5. Do you support dues check-off (payroll deduction) for public employees who join unions?
Yes, of course.
6. Do you support a "living wage" of at least $15 an hour for town/city workers and those workers employed by companies with public contracts?
If yes, would you be willing to test the limits of efforts by the state legislature to preempt such action at the local level?
Yes. The state’s preemption powers are extensive, but that shouldn’t be an excuse. We can put in place other systems of incentives and disincentives to create a community network of living-wage employers. The city should be taking the lead on this.
7. Do you support tying tax incentives offered to companies relocating to your town/city to a requirement that those companies pay a living wage with benefits and adhere to job safety standards?
Yes. I’m skeptical about how those incentives are used to entice employers. In many situations, they seem to be a bad bargain, and outside companies tend to bring in their own highly-paid professional-level jobs anyway, with little effect on the local employee pool. I would much rather see smaller companies already in the area incentivized to grow, rather than expensive outside recruitment efforts. But yes, every incentive dollar must be tied to living wages and worker protection, .without question.
8. Given the growth of the town/city, how would you improve public transportation and access to affordable housing?

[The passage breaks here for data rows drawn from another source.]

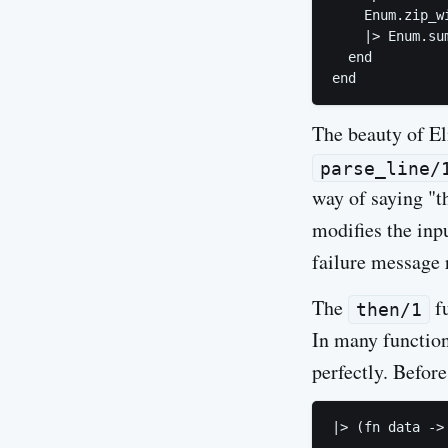
    Enum.zip_w
    |> Enum.sum
  end

The beauty of Eli
parse_line/
way of saying "t
modifies the inpu
failure message r
The
fu
then/1
In many function
perfectly. Before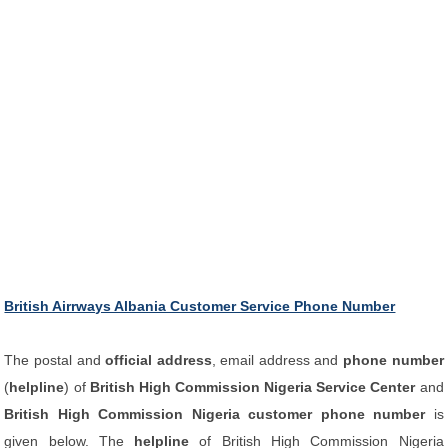
British Airrways Albania Customer Service Phone Number
The postal and
official address
, email address and
phone number
(
helpline
) of
British High Commission Nigeria Service Center
and
British High Commission Nigeria customer phone number
is
given below. The
helpline
of British High Commission Nigeria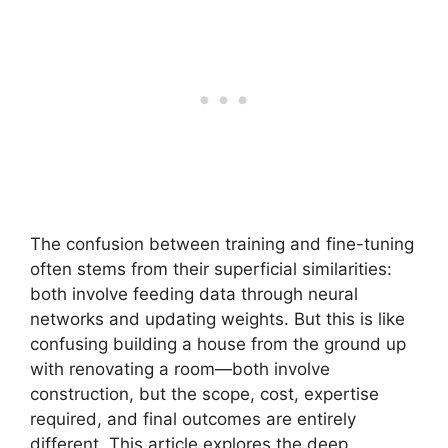
The confusion between training and fine-tuning
often stems from their superficial similarities:
both involve feeding data through neural
networks and updating weights. But this is like
confusing building a house from the ground up
with renovating a room—both involve
construction, but the scope, cost, expertise
required, and final outcomes are entirely
different. This article explores the deep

My first focus on housing would be to provide support for small landlords who operate existing rental units but are struggling to keep their rents low, and on eviction protection for workers who live on the bubble where any unexpected bill puts them at risk of eviction. After an eviction, former tenants find themselves unable to rent most places without greatly higher costs, putting them in a permanent class of homeless and near-homeless. City affordable housing funds should be used for short-term emergency gap loans or grants for these renters. I would also want to look at creating a zero-interest city lending bank for homeowners to build or outfit basement or garage apartments (i.e., accessory dwellings) and rent them affordably. These programs seem like they would be more cost effective than the current city approach of subsidizing large, high-traffic apartment complexes for profitable corporate developers.
As for transit, I support the city’s primary goal of increasing frequency on the main corridors to 15 minute intervals or less, and expanding transit service outside city limits, in partnership with the county.
9. If you have the opportunity to name or recommend an individual to a board or commission, would you consider naming a labor union member?
10. Briefly describe your strategy to win, including campaign structure, fundraising and communications.
I ran in the 2015 council race (and was WNC-CLC endorsee) and came in first runner-up in a field of 15. My campaign is managed this time by my partner Lindsay, a local labor organizer, and we have one paid staff member who organizes weekly call sessions at Democratic Party Headquarters. I have to date raised $11,000, exceeding my 2015 fundraising at this point by about 20%. Our average donation is $99 and supporters can donate at www.richworksfor.me/donate. We have a budget of $17,000 to finish the race, with most of the remaining to be spent on physical mailers. We’ve made a lot of use of door-to-door canvassing and online videos about local business protection and other topics. You can watch them at www.richworksfor.me/videos.